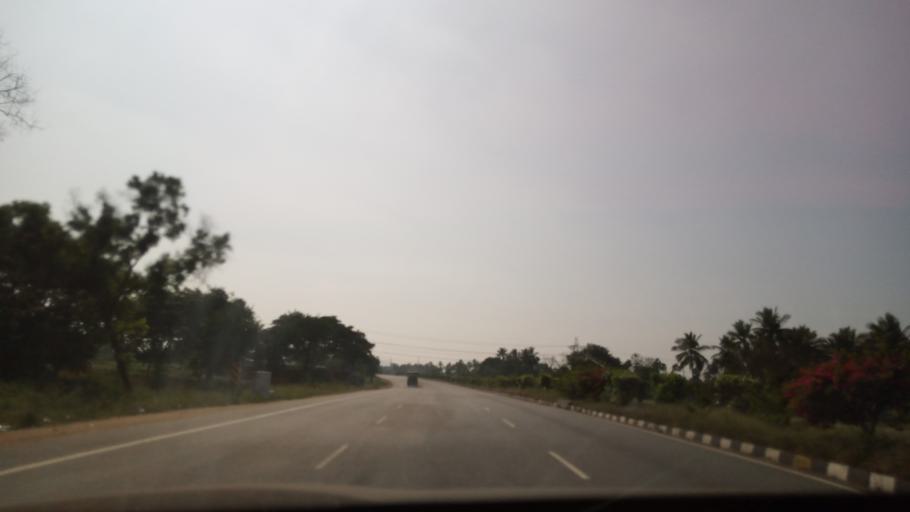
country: IN
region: Tamil Nadu
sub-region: Vellore
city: Jolarpettai
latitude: 12.6058
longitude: 78.5465
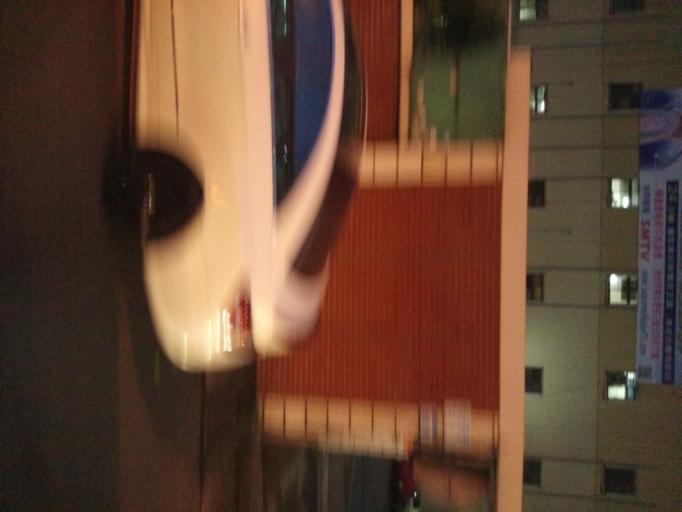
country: TW
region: Taiwan
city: Daxi
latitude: 24.9265
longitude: 121.2125
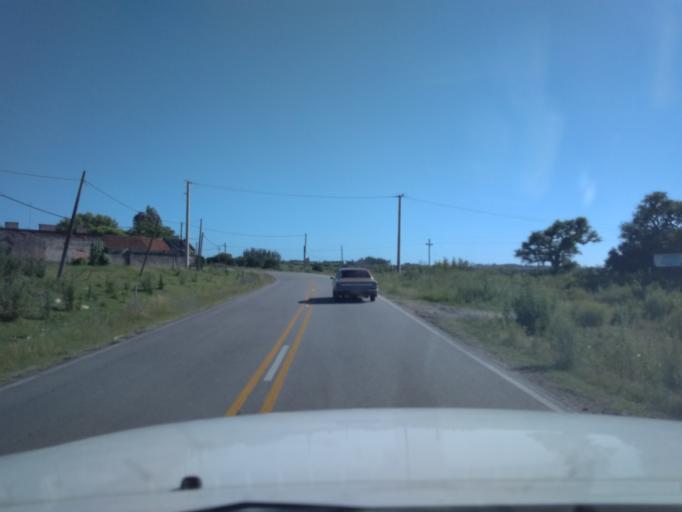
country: UY
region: Canelones
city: San Ramon
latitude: -34.3203
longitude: -55.9602
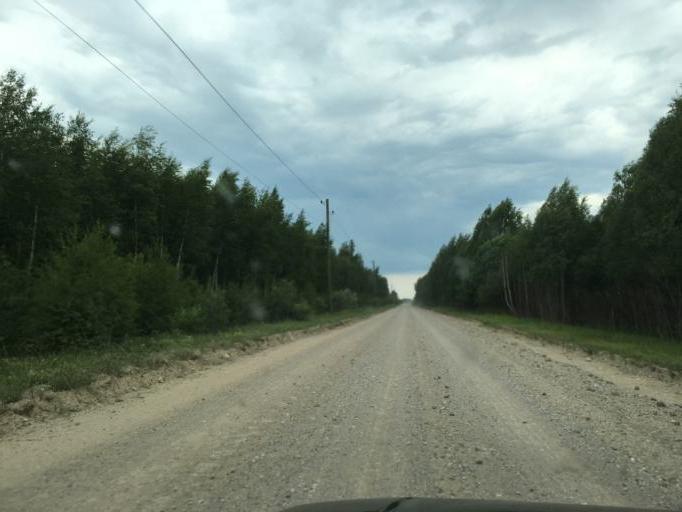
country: LV
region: Lubana
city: Lubana
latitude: 56.8247
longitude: 26.8811
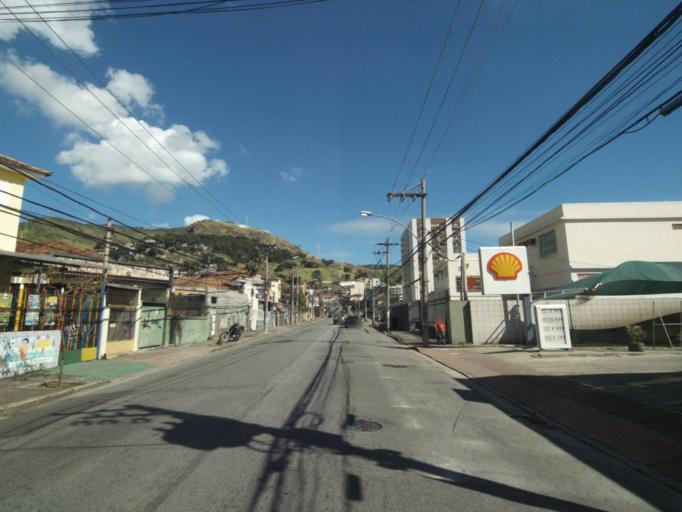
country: BR
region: Rio de Janeiro
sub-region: Rio De Janeiro
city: Rio de Janeiro
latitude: -22.9106
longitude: -43.2843
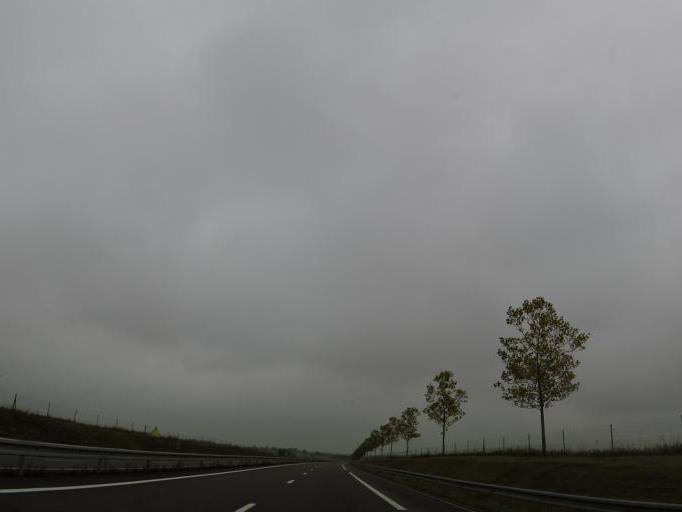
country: FR
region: Champagne-Ardenne
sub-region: Departement de la Marne
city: Suippes
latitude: 49.0464
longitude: 4.6553
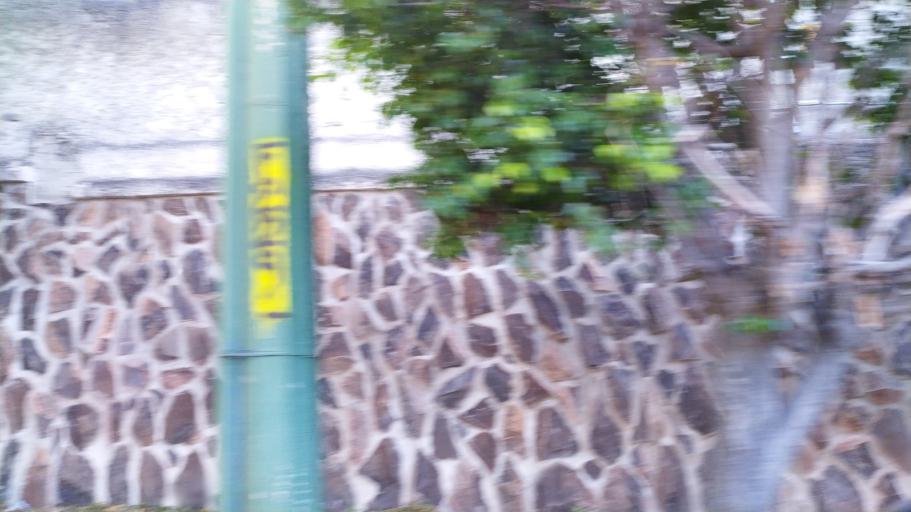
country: MX
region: Jalisco
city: Zapopan2
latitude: 20.7086
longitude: -103.4212
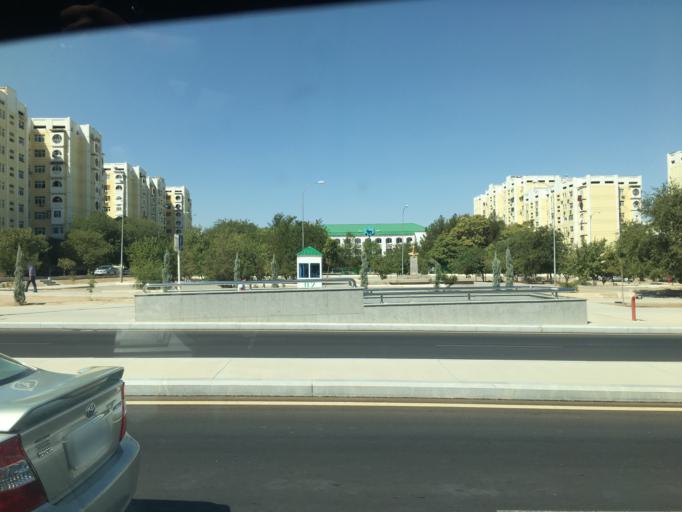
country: TM
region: Ahal
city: Ashgabat
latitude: 37.8994
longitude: 58.3885
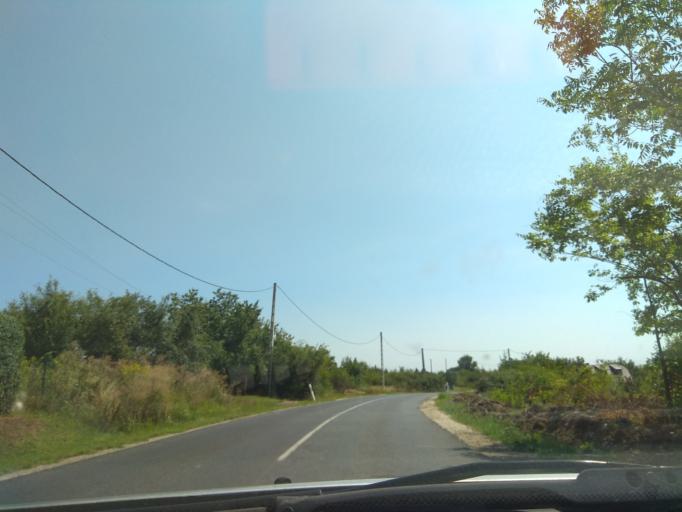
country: HU
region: Borsod-Abauj-Zemplen
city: Malyi
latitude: 48.0379
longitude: 20.7771
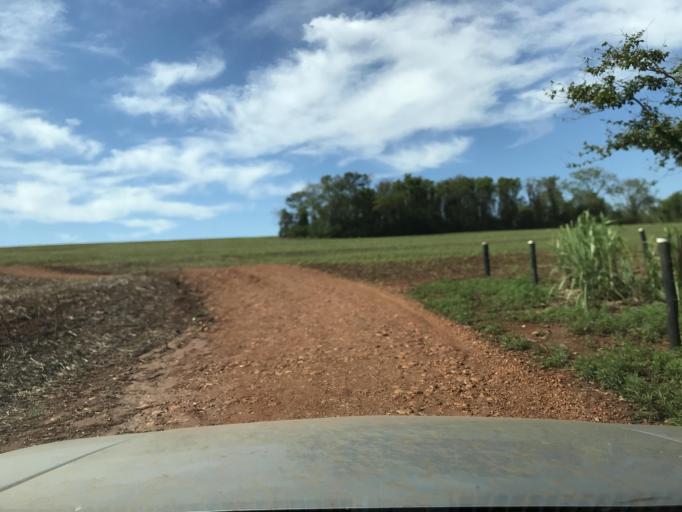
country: BR
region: Parana
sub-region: Palotina
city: Palotina
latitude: -24.1818
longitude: -53.8395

▸ Objective
In the material, change every "longitude" to "lon" in the lines between the one holding "sub-region: Vellore" and the one holding "city: Lubana", inclusive, and give back only those lines with all else unchanged and the pictures omitted.

▸ Written response
sub-region: Vellore
city: Jolarpettai
latitude: 12.6058
lon: 78.5465
country: TW
region: Taiwan
city: Daxi
latitude: 24.9265
lon: 121.2125
country: UY
region: Canelones
city: San Ramon
latitude: -34.3203
lon: -55.9602
country: LV
region: Lubana
city: Lubana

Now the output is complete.